Vattenfall-Bergbau

78 Haushalte von Umsiedlung durch Tagebau Nochten betroffen

78 Haushalte sind von einer Umsiedlung durch den erweiterten Abbaubereich des Tagebaus Nochten in Ostsachsen betroffen. Diese befinden sich in den Gemeinden Trebendorf und Schleife, wie der Betreiber, der Energiekonzern Vattenfall Europe AG, am Freitag in Cottbus mitteilte.

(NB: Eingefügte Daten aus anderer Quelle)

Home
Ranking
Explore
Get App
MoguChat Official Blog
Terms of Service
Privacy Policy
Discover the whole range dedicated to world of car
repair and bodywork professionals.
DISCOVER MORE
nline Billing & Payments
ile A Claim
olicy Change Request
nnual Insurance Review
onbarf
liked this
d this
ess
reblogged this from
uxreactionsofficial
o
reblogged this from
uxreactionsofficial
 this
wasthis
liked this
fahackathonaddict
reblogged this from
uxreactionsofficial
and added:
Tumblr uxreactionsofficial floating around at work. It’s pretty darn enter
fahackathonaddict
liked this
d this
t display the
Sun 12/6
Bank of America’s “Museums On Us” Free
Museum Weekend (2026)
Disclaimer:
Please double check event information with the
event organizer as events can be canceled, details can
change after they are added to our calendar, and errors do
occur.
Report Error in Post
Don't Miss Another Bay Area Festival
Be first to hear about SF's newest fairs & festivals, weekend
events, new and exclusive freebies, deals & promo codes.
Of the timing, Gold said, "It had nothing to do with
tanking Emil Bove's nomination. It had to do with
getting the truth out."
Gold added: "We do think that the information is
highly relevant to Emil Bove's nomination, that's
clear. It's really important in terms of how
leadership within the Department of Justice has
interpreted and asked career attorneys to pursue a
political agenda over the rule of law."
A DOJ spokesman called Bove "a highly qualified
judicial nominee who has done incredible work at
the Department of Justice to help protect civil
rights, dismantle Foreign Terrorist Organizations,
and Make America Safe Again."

Netzausbau© Thomas Aumann / Fotolia.com

Cottbus (ddp-lsc/sm) - Die Umsiedlung soll "sozialverträglich" geschehen. Der Tagebau gehört zum Braunkohlekraftwerk Boxberg. Vattenfall will die Erweiterungsarbeiten in Boxberg 2006 oder 2007 aufnehmen. Die Inbetriebnahme der 800 Millionen Euro teuren Anlage ist für 2011 vorgesehen.

Der Konzern hat den Betroffenen einen Plan vorgestellt, der die sozialen Belange mit möglichen Folgen der Umsiedlung berücksichtigen soll. Im Herbst soll der Plan zur Umsiedlung beschlossen werden. Die Gemeinden wollen demnächst einen Forderungskatalog vorlegen.

Wie der für die Stromerzeugung zuständige Vattenfall-Einheit Europe Mining & Generation heute mitteilte, konnten im vergangenen Geschäftsjahr 83,1 Terawattstunden Strom (Vorjahr: 85,2 Terawattstunden) sowie 2,96 Terawattstunden Wärme (Vorjahr: 2,91 Terawattstunden) abgesetzt werden. "Sicherheit in der Versorgung garantieren 13 353 Megawatt installierter Kraftwerksleistung in einem breit gefächerten Erzeugungsmix aus Braunkohle, Kernenergie, Steinkohle, Heizöl, Erdgas sowie Wasserkraft und anderen erneuerbaren Energieträgern", kommentierte der Sprecher des Vorstandes von Vattenfall Europe Mining & Generation, Reinhardt Hassa. Die Bauprojekte für neue Kraftwerksblöcke in Boxberg und Moorburg seien auf gutem Wege.

An der Fördermenge von 59,4 Millionen Tonnen Rohbraunkohle (Vorjahr: 59,0 Millionen Tonnen) haben laut Hassa alle vier aktiven Tagebaue Jänschwalde, Cottbus-Nord, Welzow-Süd sowie Nochten ihren Anteil. "Um diese Fördermenge aufrecht zu erhalten und um den geplanten Boxberger Kraftwerksblock mit Brennstoff zu versorgen, soll ab 2010 der ruhende Tagebau Reichwalde mit einer Förderkapazität von bis zu 14 Millionen Tonnen Rohbraunkohle wieder in Betrieb genommen werden", erläuterte das Vorstandsmitglied für das Ressort Bergbau, Dr. Hartmuth Zeiß. Knapp 54,1 Millionen Tonnen der geförderten Rohbraunkohle gingen 2005 unmittelbar in die Braunkohlenkraftwerke der Geschäftseinheit, etwa vier Prozent der geförderten Rohbraunkohle sind am Veredlungsstandort Schwarze Pumpe weiterverarbeitet worden.